Tryp Therapeutics Announces Strategic Investment of $2,000,000
La Jolla, CA – February 5, 2020 – Tryp Therapeutics Inc. (“Tryp”) (CSE: TRYP) is pleased to announce a non-brokered private placement (the “Placement”) of 3,333,333 million units (the “Units”) at a price of $0.60 per Unit, to raise gross proceeds of approximately $2.0 million. Marc Lustig, founder and
former Chairman of Origin House has committed to be a lead participant in the Placement.
Tryp is pleased to have this investment led by Marc Lustig, a well-known and respected Canadian entrepreneur, capital markets executive and investor. Having Marc as a supporter at this critical growth stage in Tryp’s development is especially accretive to our vision and a significant endorsement of both our management team and our strategy.James Kuo, CEO Tryp Therapeutics
Each Unit consists of one Common Share (each, a “Common Share”) and one-half of one Common Share purchase warrant (each whole Common Share purchase warrant, a “Warrant”. Each Warrant entitles the holder to acquire one additional Common Share at a price of $0.75 per Common Share for a period of 24 months from the date of issuance.
The proceeds of the Placement will be used to advance the Tryp’s research and development programs and for general working capital purposes. Closing of the Placement is anticipated to occur on or about February 12, 2021 and is subject to receipt of all necessary corporate and regulatory approvals, including the approval of the Canadian Securities Exchange.
The securities issued pursuant to the Placement will be subject to a statutory hold period of four months plus a day from the date of issuance in accordance with applicable securities legislation. The Warrants will not be listed on any exchange.

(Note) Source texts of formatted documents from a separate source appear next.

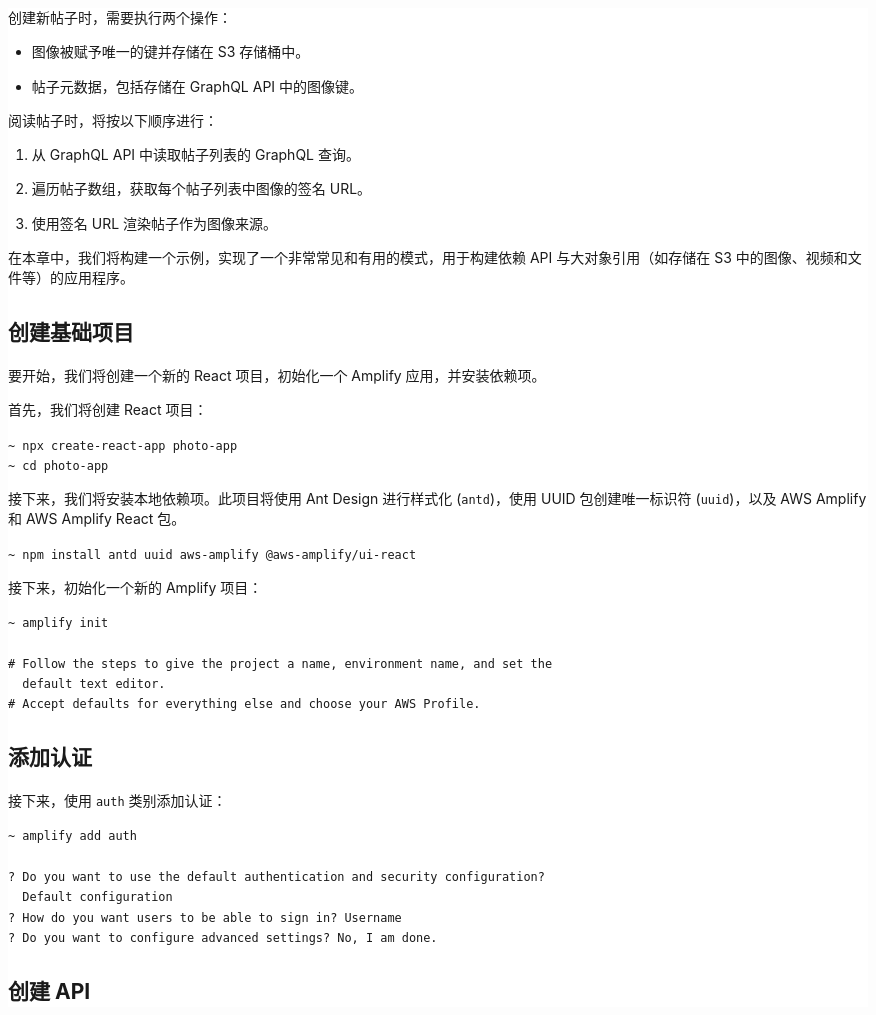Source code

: 创建新帖子时，需要执行两个操作：

+   图像被赋予唯一的键并存储在 S3 存储桶中。

+   帖子元数据，包括存储在 GraphQL API 中的图像键。

阅读帖子时，将按以下顺序进行：

1.  从 GraphQL API 中读取帖子列表的 GraphQL 查询。

1.  遍历帖子数组，获取每个帖子列表中图像的签名 URL。

1.  使用签名 URL 渲染帖子作为图像来源。

在本章中，我们将构建一个示例，实现了一个非常常见和有用的模式，用于构建依赖 API 与大对象引用（如存储在 S3 中的图像、视频和文件等）的应用程序。

## 创建基础项目

要开始，我们将创建一个新的 React 项目，初始化一个 Amplify 应用，并安装依赖项。

首先，我们将创建 React 项目：

```
~ npx create-react-app photo-app
~ cd photo-app
```

接下来，我们将安装本地依赖项。此项目将使用 Ant Design 进行样式化 (`antd`)，使用 UUID 包创建唯一标识符 (`uuid`)，以及 AWS Amplify 和 AWS Amplify React 包。

```
~ npm install antd uuid aws-amplify @aws-amplify/ui-react
```

接下来，初始化一个新的 Amplify 项目：

```
~ amplify init

# Follow the steps to give the project a name, environment name, and set the
  default text editor.
# Accept defaults for everything else and choose your AWS Profile.
```

## 添加认证

接下来，使用 `auth` 类别添加认证：

```
~ amplify add auth

? Do you want to use the default authentication and security configuration?
  Default configuration
? How do you want users to be able to sign in? Username
? Do you want to configure advanced settings? No, I am done.
```

## 创建 API
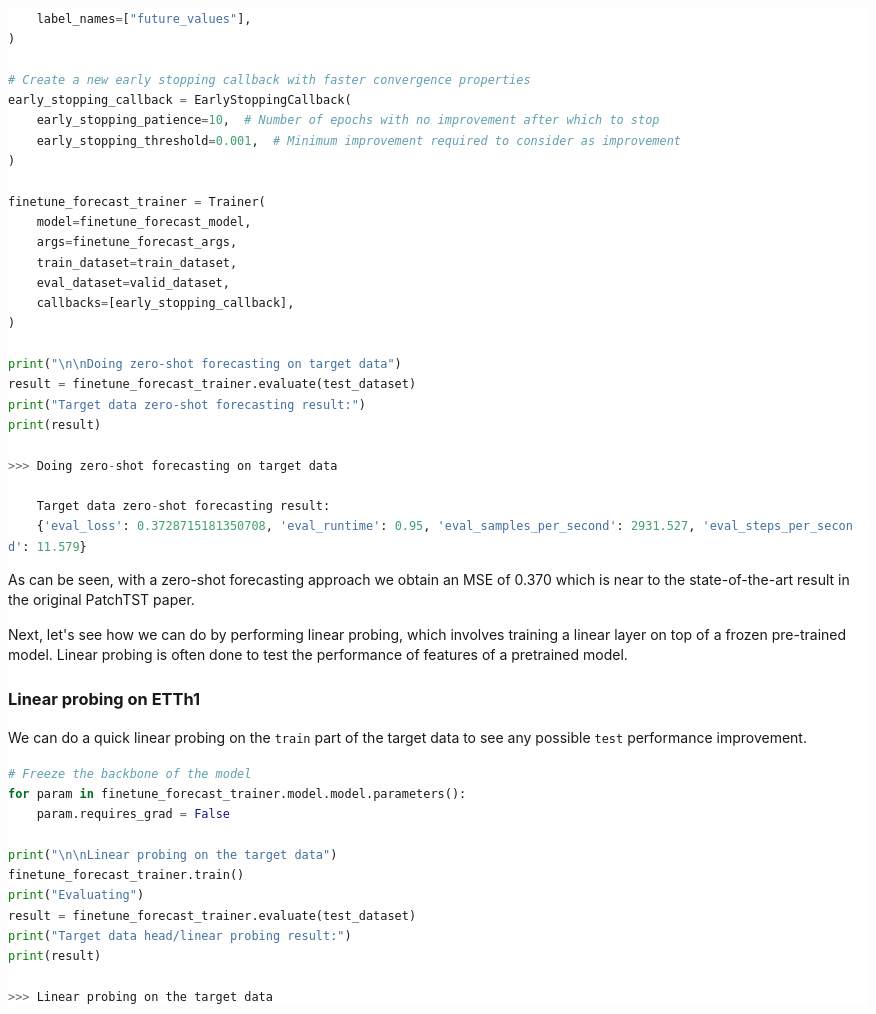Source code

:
 ```python
    label_names=["future_values"],
)

# Create a new early stopping callback with faster convergence properties
early_stopping_callback = EarlyStoppingCallback(
    early_stopping_patience=10,  # Number of epochs with no improvement after which to stop
    early_stopping_threshold=0.001,  # Minimum improvement required to consider as improvement
)

finetune_forecast_trainer = Trainer(
    model=finetune_forecast_model,
    args=finetune_forecast_args,
    train_dataset=train_dataset,
    eval_dataset=valid_dataset,
    callbacks=[early_stopping_callback],
)

print("\n\nDoing zero-shot forecasting on target data")
result = finetune_forecast_trainer.evaluate(test_dataset)
print("Target data zero-shot forecasting result:")
print(result)

>>> Doing zero-shot forecasting on target data

    Target data zero-shot forecasting result:
    {'eval_loss': 0.3728715181350708, 'eval_runtime': 0.95, 'eval_samples_per_second': 2931.527, 'eval_steps_per_second': 11.579}
```


As can be seen, with a zero-shot forecasting approach we obtain an MSE of 0.370 which is near to the state-of-the-art result in the original PatchTST paper.

Next, let's see how we can do by performing linear probing, which involves training a linear layer on top of a frozen pre-trained model. Linear probing is often done to test the performance of features of a pretrained model.

### Linear probing on ETTh1 

We can do a quick linear probing on the `train` part of the target data to see any possible `test` performance improvement.


```python
# Freeze the backbone of the model
for param in finetune_forecast_trainer.model.model.parameters():
    param.requires_grad = False

print("\n\nLinear probing on the target data")
finetune_forecast_trainer.train()
print("Evaluating")
result = finetune_forecast_trainer.evaluate(test_dataset)
print("Target data head/linear probing result:")
print(result)

>>> Linear probing on the target data
```
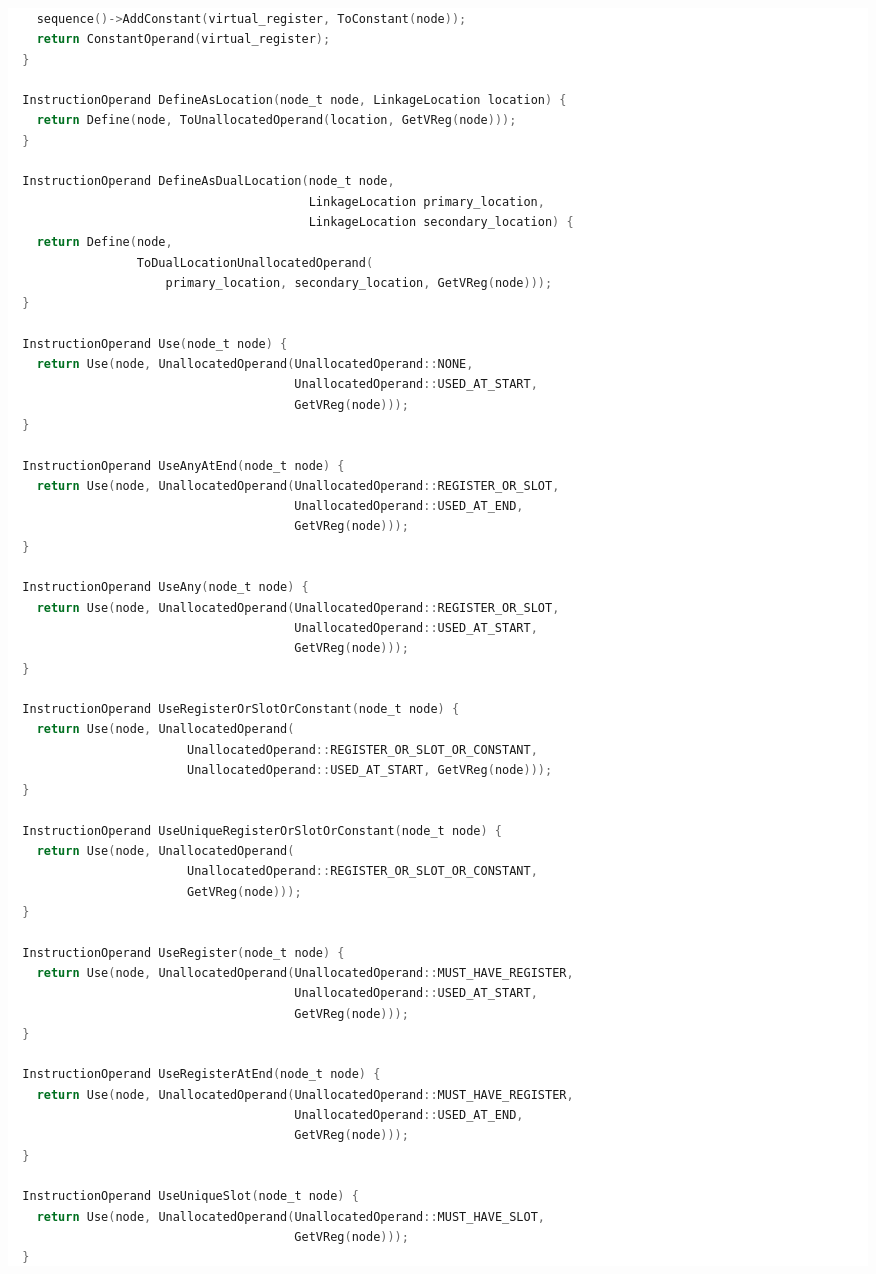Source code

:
 ```c
    sequence()->AddConstant(virtual_register, ToConstant(node));
    return ConstantOperand(virtual_register);
  }

  InstructionOperand DefineAsLocation(node_t node, LinkageLocation location) {
    return Define(node, ToUnallocatedOperand(location, GetVReg(node)));
  }

  InstructionOperand DefineAsDualLocation(node_t node,
                                          LinkageLocation primary_location,
                                          LinkageLocation secondary_location) {
    return Define(node,
                  ToDualLocationUnallocatedOperand(
                      primary_location, secondary_location, GetVReg(node)));
  }

  InstructionOperand Use(node_t node) {
    return Use(node, UnallocatedOperand(UnallocatedOperand::NONE,
                                        UnallocatedOperand::USED_AT_START,
                                        GetVReg(node)));
  }

  InstructionOperand UseAnyAtEnd(node_t node) {
    return Use(node, UnallocatedOperand(UnallocatedOperand::REGISTER_OR_SLOT,
                                        UnallocatedOperand::USED_AT_END,
                                        GetVReg(node)));
  }

  InstructionOperand UseAny(node_t node) {
    return Use(node, UnallocatedOperand(UnallocatedOperand::REGISTER_OR_SLOT,
                                        UnallocatedOperand::USED_AT_START,
                                        GetVReg(node)));
  }

  InstructionOperand UseRegisterOrSlotOrConstant(node_t node) {
    return Use(node, UnallocatedOperand(
                         UnallocatedOperand::REGISTER_OR_SLOT_OR_CONSTANT,
                         UnallocatedOperand::USED_AT_START, GetVReg(node)));
  }

  InstructionOperand UseUniqueRegisterOrSlotOrConstant(node_t node) {
    return Use(node, UnallocatedOperand(
                         UnallocatedOperand::REGISTER_OR_SLOT_OR_CONSTANT,
                         GetVReg(node)));
  }

  InstructionOperand UseRegister(node_t node) {
    return Use(node, UnallocatedOperand(UnallocatedOperand::MUST_HAVE_REGISTER,
                                        UnallocatedOperand::USED_AT_START,
                                        GetVReg(node)));
  }

  InstructionOperand UseRegisterAtEnd(node_t node) {
    return Use(node, UnallocatedOperand(UnallocatedOperand::MUST_HAVE_REGISTER,
                                        UnallocatedOperand::USED_AT_END,
                                        GetVReg(node)));
  }

  InstructionOperand UseUniqueSlot(node_t node) {
    return Use(node, UnallocatedOperand(UnallocatedOperand::MUST_HAVE_SLOT,
                                        GetVReg(node)));
  }

```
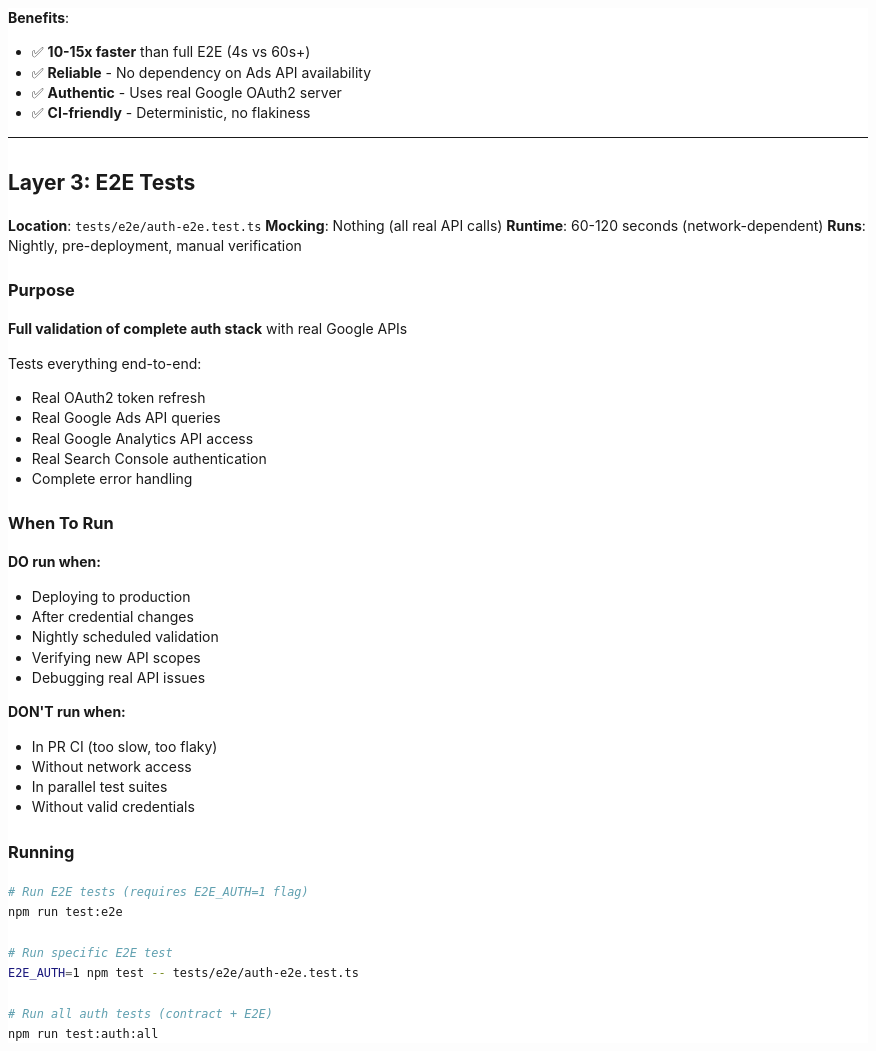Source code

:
 ```
```

**Benefits**:
- ✅ **10-15x faster** than full E2E (4s vs 60s+)
- ✅ **Reliable** - No dependency on Ads API availability
- ✅ **Authentic** - Uses real Google OAuth2 server
- ✅ **CI-friendly** - Deterministic, no flakiness

---

## Layer 3: E2E Tests

**Location**: `tests/e2e/auth-e2e.test.ts`
**Mocking**: Nothing (all real API calls)
**Runtime**: 60-120 seconds (network-dependent)
**Runs**: Nightly, pre-deployment, manual verification

### Purpose
**Full validation of complete auth stack** with real Google APIs

Tests everything end-to-end:
- Real OAuth2 token refresh
- Real Google Ads API queries
- Real Google Analytics API access
- Real Search Console authentication
- Complete error handling

### When To Run

**DO run when:**
- Deploying to production
- After credential changes
- Nightly scheduled validation
- Verifying new API scopes
- Debugging real API issues

**DON'T run when:**
- In PR CI (too slow, too flaky)
- Without network access
- In parallel test suites
- Without valid credentials

### Running

```bash
# Run E2E tests (requires E2E_AUTH=1 flag)
npm run test:e2e

# Run specific E2E test
E2E_AUTH=1 npm test -- tests/e2e/auth-e2e.test.ts

# Run all auth tests (contract + E2E)
npm run test:auth:all
```
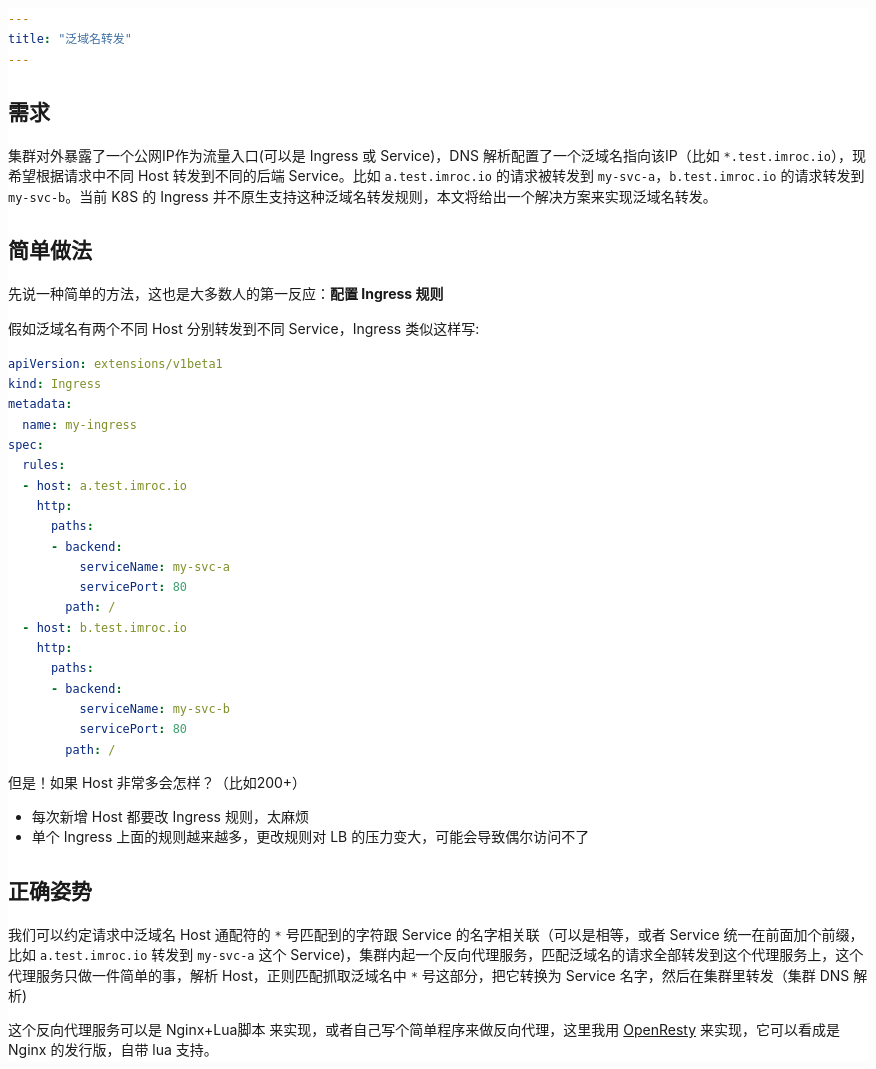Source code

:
```yaml
---
title: "泛域名转发"
---
```


## 需求

集群对外暴露了一个公网IP作为流量入口\(可以是 Ingress 或 Service\)，DNS 解析配置了一个泛域名指向该IP（比如 `*.test.imroc.io`），现希望根据请求中不同 Host 转发到不同的后端 Service。比如 `a.test.imroc.io` 的请求被转发到 `my-svc-a`，`b.test.imroc.io` 的请求转发到 `my-svc-b`。当前 K8S 的 Ingress 并不原生支持这种泛域名转发规则，本文将给出一个解决方案来实现泛域名转发。

## 简单做法

先说一种简单的方法，这也是大多数人的第一反应：**配置 Ingress 规则**

假如泛域名有两个不同 Host 分别转发到不同 Service，Ingress 类似这样写:

```yaml
apiVersion: extensions/v1beta1
kind: Ingress
metadata:
  name: my-ingress
spec:
  rules:
  - host: a.test.imroc.io
    http:
      paths:
      - backend:
          serviceName: my-svc-a
          servicePort: 80
        path: /
  - host: b.test.imroc.io
    http:
      paths:
      - backend:
          serviceName: my-svc-b
          servicePort: 80
        path: /
```

但是！如果 Host 非常多会怎样？（比如200+）

* 每次新增 Host 都要改 Ingress 规则，太麻烦
* 单个 Ingress 上面的规则越来越多，更改规则对 LB 的压力变大，可能会导致偶尔访问不了

## 正确姿势

我们可以约定请求中泛域名 Host 通配符的 `*` 号匹配到的字符跟 Service 的名字相关联（可以是相等，或者 Service 统一在前面加个前缀，比如 `a.test.imroc.io` 转发到 `my-svc-a` 这个 Service\)，集群内起一个反向代理服务，匹配泛域名的请求全部转发到这个代理服务上，这个代理服务只做一件简单的事，解析 Host，正则匹配抓取泛域名中 `*` 号这部分，把它转换为 Service 名字，然后在集群里转发（集群 DNS 解析\)

这个反向代理服务可以是 Nginx+Lua脚本 来实现，或者自己写个简单程序来做反向代理，这里我用 [OpenResty](https://openresty.org) 来实现，它可以看成是 Nginx 的发行版，自带 lua 支持。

This press release is not an offer to sell or the solicitation of an offer to buy the securities in the United States or in any jurisdiction in which such offer, solicitation or sale would be unlawful prior to qualification or registration under the securities laws of such jurisdiction. The securities being offered
have not been, nor will they be, registered under the United States Securities Act of 1933, as amended, and such securities may not be offered or sold within the United States or to, or for the account or benefit of, U.S. persons absent registration or an applicable exemption from U.S. registration requirements and applicable U.S. state securities laws.